Provided records

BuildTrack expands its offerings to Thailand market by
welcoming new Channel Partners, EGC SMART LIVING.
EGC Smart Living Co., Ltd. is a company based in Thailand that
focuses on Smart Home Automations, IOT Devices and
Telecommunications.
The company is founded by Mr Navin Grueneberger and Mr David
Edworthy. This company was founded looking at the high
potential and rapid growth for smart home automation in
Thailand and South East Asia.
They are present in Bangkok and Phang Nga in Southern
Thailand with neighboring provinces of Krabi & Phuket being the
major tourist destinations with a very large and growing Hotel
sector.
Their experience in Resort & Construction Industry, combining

About this exercise
Identify each line of the data above that contains the word "with" and copy those lines. Case counts.

Result below
Thailand with neighboring provinces of Krabi & Phuket being the
major tourist destinations with a very large and growing Hotel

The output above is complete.